**EXCERPTED RECORDS**
■ ■ ■ ■
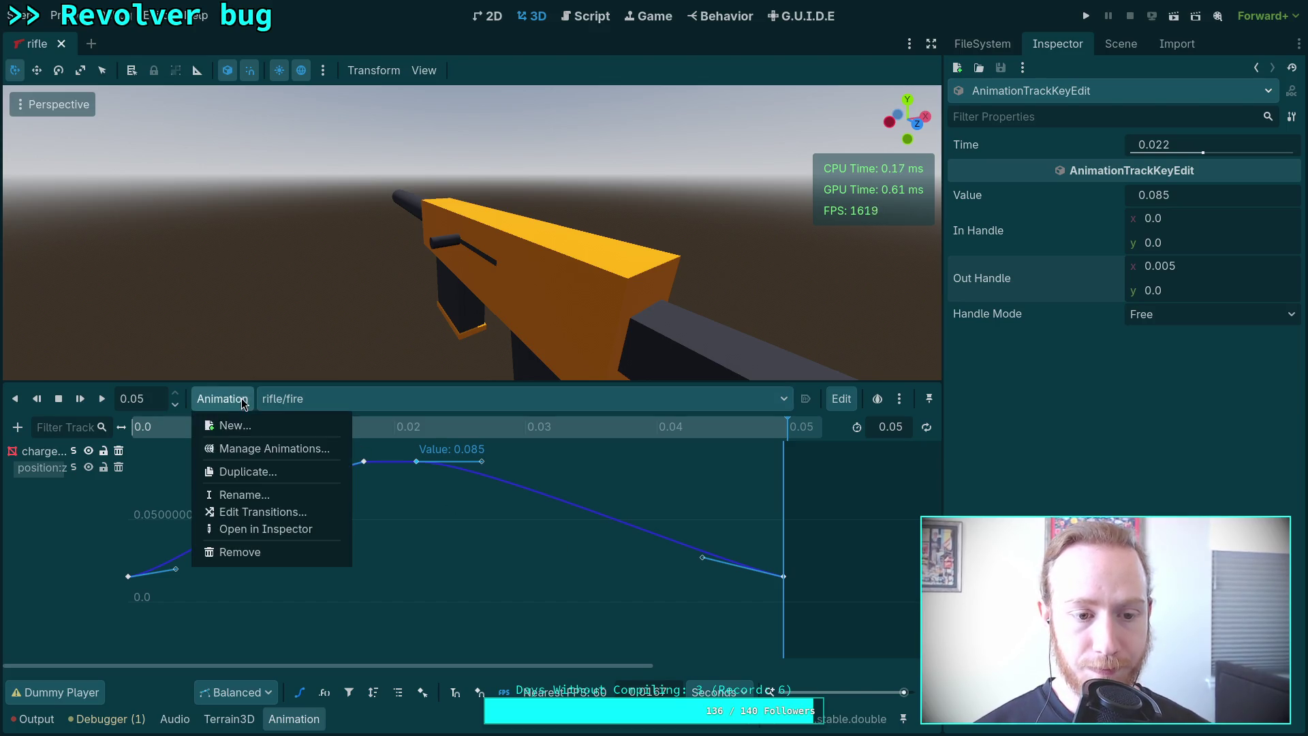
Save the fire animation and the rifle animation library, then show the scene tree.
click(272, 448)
■ ■ ■ ■
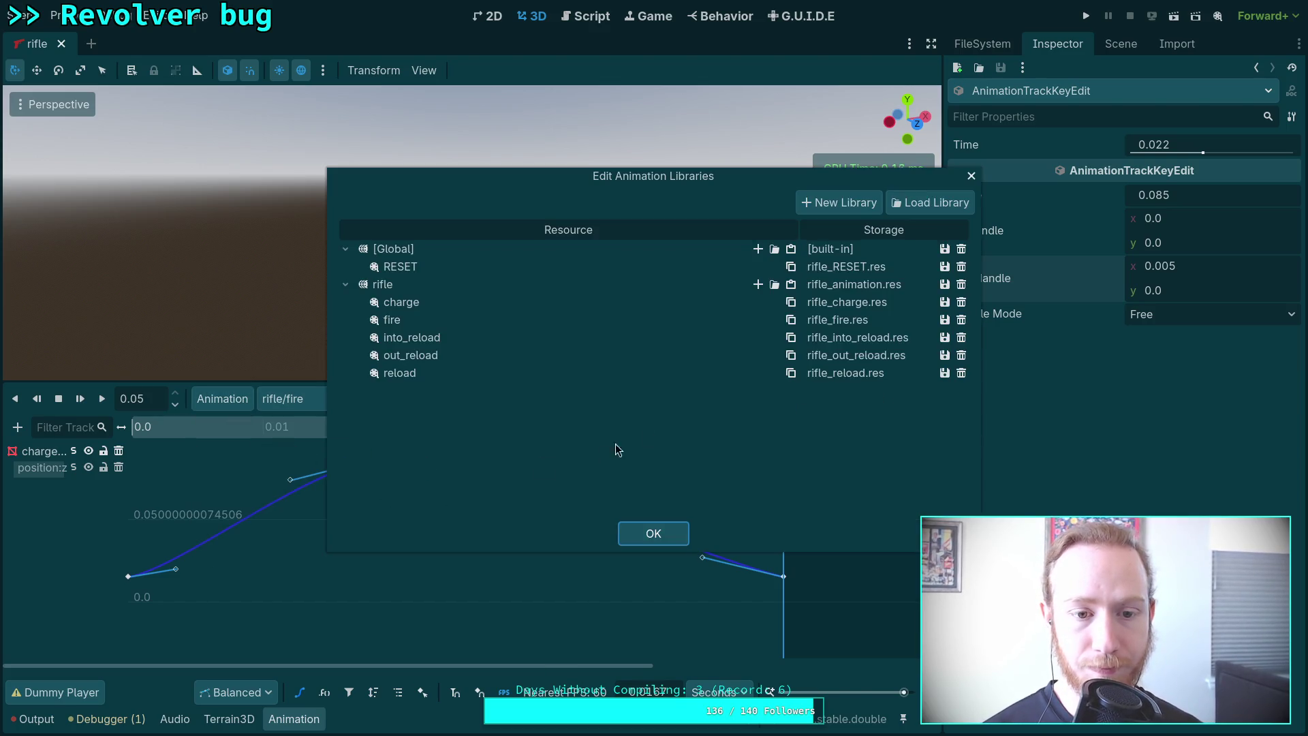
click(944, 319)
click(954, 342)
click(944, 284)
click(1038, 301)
■ ■ ■ ■
**EXERCISE OBJECTIVE**
Reproduce the lines above, beginning at the line with "Save the fire" and stopping after the line with "click(272, 448)", exactly as they are.

**TASK RESPONSE**
Save the fire animation and the rifle animation library, then show the scene tree.
click(272, 448)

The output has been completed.